Start of Material for this exercise
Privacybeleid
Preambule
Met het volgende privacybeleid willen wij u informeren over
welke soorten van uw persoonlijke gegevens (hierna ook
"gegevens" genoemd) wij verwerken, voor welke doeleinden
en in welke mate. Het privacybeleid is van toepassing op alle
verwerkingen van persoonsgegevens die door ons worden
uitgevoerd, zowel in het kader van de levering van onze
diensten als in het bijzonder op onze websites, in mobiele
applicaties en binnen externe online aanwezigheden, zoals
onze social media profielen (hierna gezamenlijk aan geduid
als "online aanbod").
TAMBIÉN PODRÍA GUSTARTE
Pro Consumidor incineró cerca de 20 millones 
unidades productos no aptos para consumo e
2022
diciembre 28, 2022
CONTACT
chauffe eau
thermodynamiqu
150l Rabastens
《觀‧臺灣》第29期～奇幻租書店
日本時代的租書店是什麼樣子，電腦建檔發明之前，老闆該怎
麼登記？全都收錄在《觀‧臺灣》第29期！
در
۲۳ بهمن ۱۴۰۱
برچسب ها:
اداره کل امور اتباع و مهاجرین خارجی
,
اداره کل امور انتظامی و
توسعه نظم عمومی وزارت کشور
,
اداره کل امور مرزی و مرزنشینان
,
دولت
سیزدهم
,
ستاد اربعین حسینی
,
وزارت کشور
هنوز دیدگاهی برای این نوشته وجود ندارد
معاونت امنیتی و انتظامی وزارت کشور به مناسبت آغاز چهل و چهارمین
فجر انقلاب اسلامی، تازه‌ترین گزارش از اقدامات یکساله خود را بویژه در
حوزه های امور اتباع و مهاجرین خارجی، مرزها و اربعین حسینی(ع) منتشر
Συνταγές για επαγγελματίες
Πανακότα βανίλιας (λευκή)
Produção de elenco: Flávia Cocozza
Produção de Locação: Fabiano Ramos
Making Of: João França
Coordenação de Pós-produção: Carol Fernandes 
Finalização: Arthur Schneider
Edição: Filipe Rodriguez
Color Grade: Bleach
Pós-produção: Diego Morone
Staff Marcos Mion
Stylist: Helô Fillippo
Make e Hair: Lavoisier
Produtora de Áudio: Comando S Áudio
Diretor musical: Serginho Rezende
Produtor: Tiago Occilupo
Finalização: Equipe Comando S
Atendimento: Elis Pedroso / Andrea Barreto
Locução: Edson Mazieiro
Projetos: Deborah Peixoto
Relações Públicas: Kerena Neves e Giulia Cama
End of Material for this exercise
> [Work to be completed]
Render every line of text in the data above as a JSON list of strings, one string per line, with blank lines omitted.

> [Response]
[
  "Privacybeleid",
  "Preambule",
  "Met het volgende privacybeleid willen wij u informeren over",
  "welke soorten van uw persoonlijke gegevens (hierna ook",
  "\"gegevens\" genoemd) wij verwerken, voor welke doeleinden",
  "en in welke mate. Het privacybeleid is van toepassing op alle",
  "verwerkingen van persoonsgegevens die door ons worden",
  "uitgevoerd, zowel in het kader van de levering van onze",
  "diensten als in het bijzonder op onze websites, in mobiele",
  "applicaties en binnen externe online aanwezigheden, zoals",
  "onze social media profielen (hierna gezamenlijk aan geduid",
  "als \"online aanbod\").",
  "TAMBIÉN PODRÍA GUSTARTE",
  "Pro Consumidor incineró cerca de 20 millones ",
  "unidades productos no aptos para consumo e",
  "2022",
  "diciembre 28, 2022",
  "CONTACT",
  "chauffe eau",
  "thermodynamiqu",
  "150l Rabastens",
  "《觀‧臺灣》第29期～奇幻租書店",
  "日本時代的租書店是什麼樣子，電腦建檔發明之前，老闆該怎",
  "麼登記？全都收錄在《觀‧臺灣》第29期！",
  "در",
  "۲۳ بهمن ۱۴۰۱",
  "برچسب ها:",
  "اداره کل امور اتباع و مهاجرین خارجی",
  ",",
  "اداره کل امور انتظامی و",
  "توسعه نظم عمومی وزارت کشور",
  ",",
  "اداره کل امور مرزی و مرزنشینان",
  ",",
  "دولت",
  "سیزدهم",
  ",",
  "ستاد اربعین حسینی",
  ",",
  "وزارت کشور",
  "هنوز دیدگاهی برای این نوشته وجود ندارد",
  "معاونت امنیتی و انتظامی وزارت کشور به مناسبت آغاز چهل و چهارمین",
  "فجر انقلاب اسلامی، تازه‌ترین گزارش از اقدامات یکساله خود را بویژه در",
  "حوزه های امور اتباع و مهاجرین خارجی، مرزها و اربعین حسینی(ع) منتشر",
  "Συνταγές για επαγγελματίες",
  "Πανακότα βανίλιας (λευκή)",
  "Produção de elenco: Flávia Cocozza",
  "Produção de Locação: Fabiano Ramos",
  "Making Of: João França",
  "Coordenação de Pós-produção: Carol Fernandes ",
  "Finalização: Arthur Schneider",
  "Edição: Filipe Rodriguez",
  "Color Grade: Bleach",
  "Pós-produção: Diego Morone",
  "Staff Marcos Mion",
  "Stylist: Helô Fillippo",
  "Make e Hair: Lavoisier",
  "Produtora de Áudio: Comando S Áudio",
  "Diretor musical: Serginho Rezende",
  "Produtor: Tiago Occilupo",
  "Finalização: Equipe Comando S",
  "Atendimento: Elis Pedroso / Andrea Barreto",
  "Locução: Edson Mazieiro",
  "Projetos: Deborah Peixoto",
  "Relações Públicas: Kerena Neves e Giulia Cama"
]